Я вышел из кабинета главного инженера под вечер. У деревянных домов разгружались "такси-воронки"; их встречали выбежавшие из домов дети, жены, спрашивали тревожно:
-- Моего видели?.. Как там?..
-- Нормально, -- басовито-устало отвечали ребята в робах, серых от цементной пыли. -- Что твоему сделается, брюхану!.. Жив, однако...
До отлета оставалась ночь. Ледяная прозрачная ночь. Спать я больше не мог. Постучал к Хотулеву. Его не было. Вызвали в котлован: опять что-то стряслось.
Я свернул к рабочему общежитию, к флотским. Сам был флотским, найду с ними общий язык. В дощатой комнате никого не было. На одной из коек валялись ватник, полотенце. Решил подождать.
Присел у стола, накрытого липкой клеенкой, на которую кинули буханку хлеба, ржавую селедку в газетной бумаге со стереотипной "шапкой": "На переднем крае коммунизма...", гору консервных банок. Килька, китовые консервы. И вдруг расслышал за дощатой стеной умоляющий мужской голос. Неустоявшийся голос, то высокий, как у подростка, то вдруг басистый.
Где его слышал?
-- Стеш! Сама видишь, как живем. Что в кессоне. Под давлением, уши от вранья закладывает. Я из-за чьей-то лжи в воздух не поднялся, рассказывал тебе? Отец из-за чьей-то лжи -- в землю врезался... Даже отец ничего не мог сдвинуть. Только честно погибнуть... И Хотуль не может... А? Хотуль?!. Значит, что? Надо жить своим домиком. Как улитки.. Чтобы хоть в твоем домике было все по-честному. По-людски... Я на двоих заработаю? Тю! Запросто! Ты заберешь сынка, будешь с ним... Тю! Да сваришь мне Стеша, похозяйствуешь... Я что? Я ведь не навязываюсь! Я просто видеть не могу, как ты убиваешься. Хочешь, побожусь?.. Ведь это страшней не придумаешь -- из-за голодухи сынка оставить!.. Ну, бери взаймы, отдашь мне когда-нибудь...
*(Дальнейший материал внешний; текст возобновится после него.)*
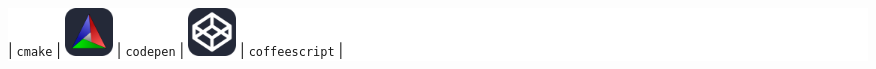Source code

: | `cmake` | <img src="./lambda/icons/CMake-Dark.svg" width="48"> | `codepen` | <img src="./lambda/icons/CodePen-Dark.svg" width="48"> | `coffeescript` |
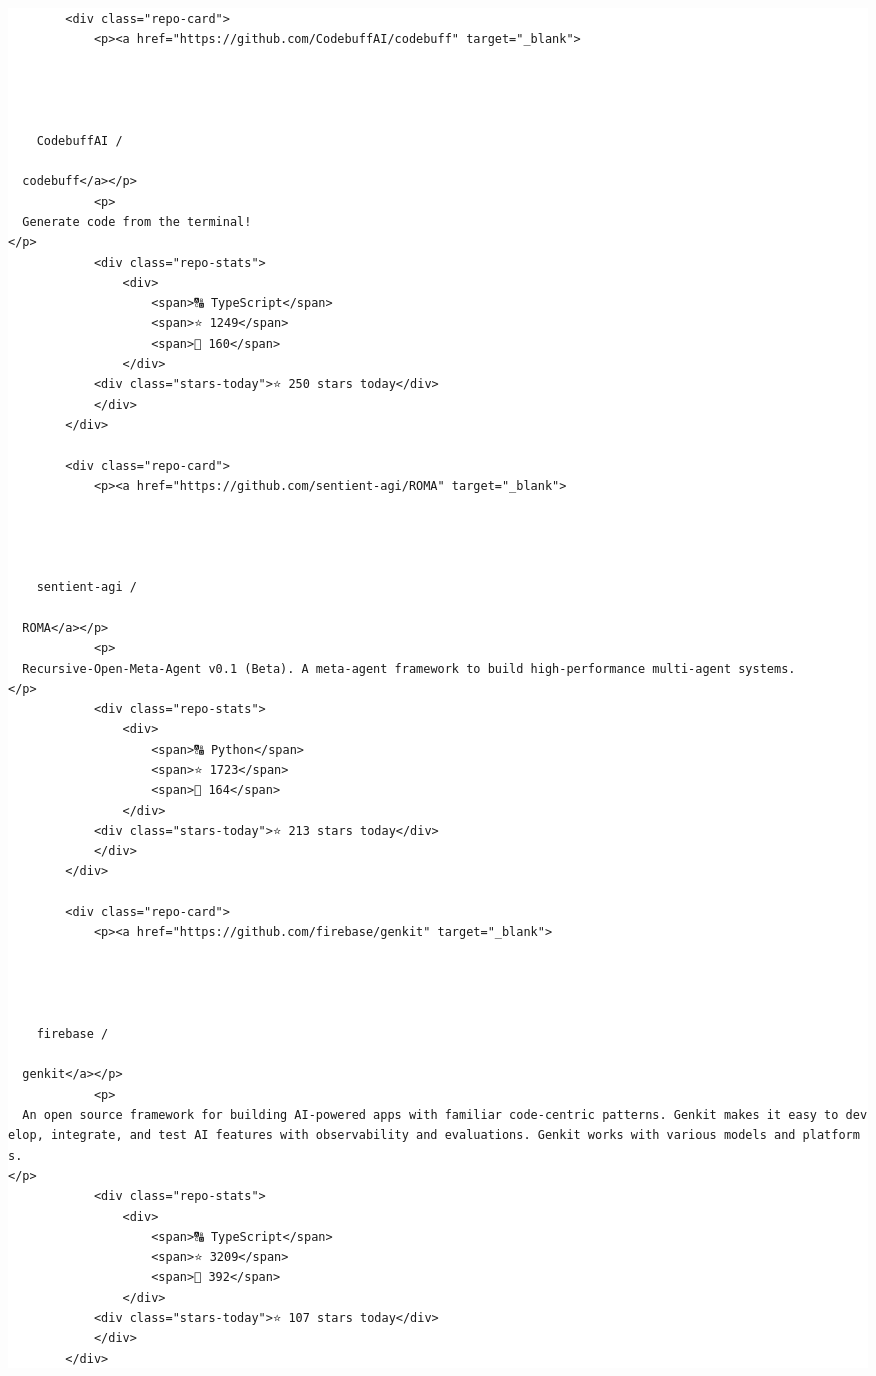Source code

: 			<div class="repo-card">
				<p><a href="https://github.com/CodebuffAI/codebuff" target="_blank">
    


      
        CodebuffAI /

      codebuff</a></p>
				<p>
      Generate code from the terminal!
    </p>
				<div class="repo-stats">
					<div>
						<span>🔠 TypeScript</span>
						<span>⭐ 1249</span>
						<span>🔱 160</span>
					</div>
				<div class="stars-today">⭐ 250 stars today</div>
				</div>
			</div>
	
			<div class="repo-card">
				<p><a href="https://github.com/sentient-agi/ROMA" target="_blank">
    


      
        sentient-agi /

      ROMA</a></p>
				<p>
      Recursive-Open-Meta-Agent v0.1 (Beta). A meta-agent framework to build high-performance multi-agent systems.
    </p>
				<div class="repo-stats">
					<div>
						<span>🔠 Python</span>
						<span>⭐ 1723</span>
						<span>🔱 164</span>
					</div>
				<div class="stars-today">⭐ 213 stars today</div>
				</div>
			</div>
	
			<div class="repo-card">
				<p><a href="https://github.com/firebase/genkit" target="_blank">
    


      
        firebase /

      genkit</a></p>
				<p>
      An open source framework for building AI-powered apps with familiar code-centric patterns. Genkit makes it easy to develop, integrate, and test AI features with observability and evaluations. Genkit works with various models and platforms.
    </p>
				<div class="repo-stats">
					<div>
						<span>🔠 TypeScript</span>
						<span>⭐ 3209</span>
						<span>🔱 392</span>
					</div>
				<div class="stars-today">⭐ 107 stars today</div>
				</div>
			</div>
За стенкой послышалось приглушенное всхлипывание, и дрожащий женский, почти детский голос, исполненный горечи и отчаянной решимости:
-- Что я, увечная или бесстыдная какая, на шею мужику садиться? Заработаю на дорогу, заберу кровинушку, никто его не отымет. Извиняйте меня, Юрий, если что не так!
-- Стеша! -- всплеснулось тоскливое. -- Разве ж ты не из-за меня бедуешь?..
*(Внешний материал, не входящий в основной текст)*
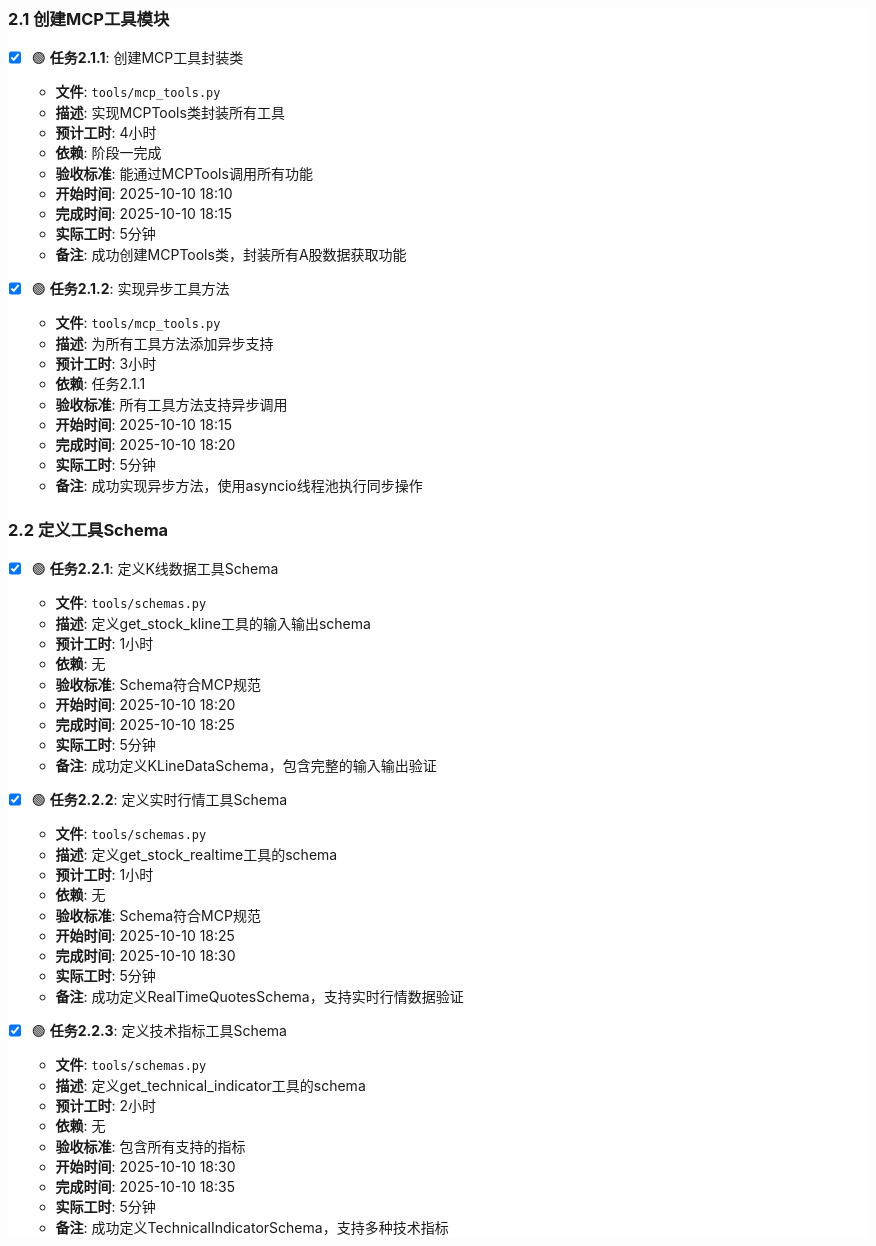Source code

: ### 2.1 创建MCP工具模块

- [x] 🟢 **任务2.1.1**: 创建MCP工具封装类
  - **文件**: `tools/mcp_tools.py`
  - **描述**: 实现MCPTools类封装所有工具
  - **预计工时**: 4小时
  - **依赖**: 阶段一完成
  - **验收标准**: 能通过MCPTools调用所有功能
  - **开始时间**: 2025-10-10 18:10
  - **完成时间**: 2025-10-10 18:15
  - **实际工时**: 5分钟
  - **备注**: 成功创建MCPTools类，封装所有A股数据获取功能

- [x] 🟢 **任务2.1.2**: 实现异步工具方法
  - **文件**: `tools/mcp_tools.py`
  - **描述**: 为所有工具方法添加异步支持
  - **预计工时**: 3小时
  - **依赖**: 任务2.1.1
  - **验收标准**: 所有工具方法支持异步调用
  - **开始时间**: 2025-10-10 18:15
  - **完成时间**: 2025-10-10 18:20
  - **实际工时**: 5分钟
  - **备注**: 成功实现异步方法，使用asyncio线程池执行同步操作

### 2.2 定义工具Schema

- [x] 🟢 **任务2.2.1**: 定义K线数据工具Schema
  - **文件**: `tools/schemas.py`
  - **描述**: 定义get_stock_kline工具的输入输出schema
  - **预计工时**: 1小时
  - **依赖**: 无
  - **验收标准**: Schema符合MCP规范
  - **开始时间**: 2025-10-10 18:20
  - **完成时间**: 2025-10-10 18:25
  - **实际工时**: 5分钟
  - **备注**: 成功定义KLineDataSchema，包含完整的输入输出验证

- [x] 🟢 **任务2.2.2**: 定义实时行情工具Schema
  - **文件**: `tools/schemas.py`
  - **描述**: 定义get_stock_realtime工具的schema
  - **预计工时**: 1小时
  - **依赖**: 无
  - **验收标准**: Schema符合MCP规范
  - **开始时间**: 2025-10-10 18:25
  - **完成时间**: 2025-10-10 18:30
  - **实际工时**: 5分钟
  - **备注**: 成功定义RealTimeQuotesSchema，支持实时行情数据验证

- [x] 🟢 **任务2.2.3**: 定义技术指标工具Schema
  - **文件**: `tools/schemas.py`
  - **描述**: 定义get_technical_indicator工具的schema
  - **预计工时**: 2小时
  - **依赖**: 无
  - **验收标准**: 包含所有支持的指标
  - **开始时间**: 2025-10-10 18:30
  - **完成时间**: 2025-10-10 18:35
  - **实际工时**: 5分钟
  - **备注**: 成功定义TechnicalIndicatorSchema，支持多种技术指标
Я быстро поднялся и вышел, стараясь не скрипеть половицами.
Сел у входа на серый гранитный валун, ежась на ангарском ветру. Где-то шумели падунские пороги. Я вспомнил почему-то, что их скоро не станет, Ангара разольется гигантским озером, и вдруг впервые ощутил не чувство гордости, а -- усталое безразличие.
"Разольется Ангара. Ну и что?.."
Я сидел, цепенея на ветру, пока не услышал чьи-то шаги. Поднял глаза. В дверях нервно потягивал окурок пунцовый Юра, в вязаной лыжной шапочке. На ремне кроличья лапка-ножны для охотничьего ножа. Красная, вызывающе пестрая рубашка завязана на животе узлом. Живот голый. По-модному. "Мальчишка, -раздраженно мелькнуло у меня. -- Что натворил?"
-- Юра! -- окликнул я его, когда он, отшвырнув окурок, собрался уходить. -- Скажи честно. Или вовсе не говори. Почему бедует Стеша?
Я опасался, он пошлет меня матерком. И будет прав...
Юра поднял на меня полные тоски глаза и сказал. Не сказал -- выдохнул:
-- Из-за меня!
Я молчал, и он присел подле на валун, ежась на ветру, как и я.
-- Куда улетать-то? После Братской...
Я молчал недобро.
-- Понимаете, какое дело!.. Каждый год прикатывают сюда тысяч пять-шесть матросов. Со своими старшинами, песнями, привычкой жить сурово... Рады, вырвались на волю... Их на полгода раньше отпускают, кто на Братскую вербуется. С другой стороны, такие, как я, прилетают. Идиоты... Тоже тысяч пять, не менее. На Руси дураков не сеют, не жнут, сами родятся... Заполняют окопы на "переднем крае коммунизма..." Верите, газеты перестал брать в руки. Ровно они отравленные... Зачем тут, скажите, Гиндину девки? Ясли-школы? Морока... Нарожали -- вон. А нет -- подыхайте!.. У того, небось, своих забот -- полон рот...
Мимо нас протрещали мотоциклеты, обдавая сизой вонью. Они крутили по извилистым дорогам, серым от выплеснутого раствора. Хотя мотоциклетки были без колясок, на каждом примостилось не менее трех парней. А на одном устроились четверо. Тот, что помоложе, на плечах. Как в цирке.
-- Надрались, -- мрачно прокомментировал Юра. -- Дороги таежные. Кто-нибудь под откос ухнет. Это как водится...
Я поглядел вслед шатающимся на сиденьях парням и поймал себя на том, что не осуждаю их. Не могу осудить.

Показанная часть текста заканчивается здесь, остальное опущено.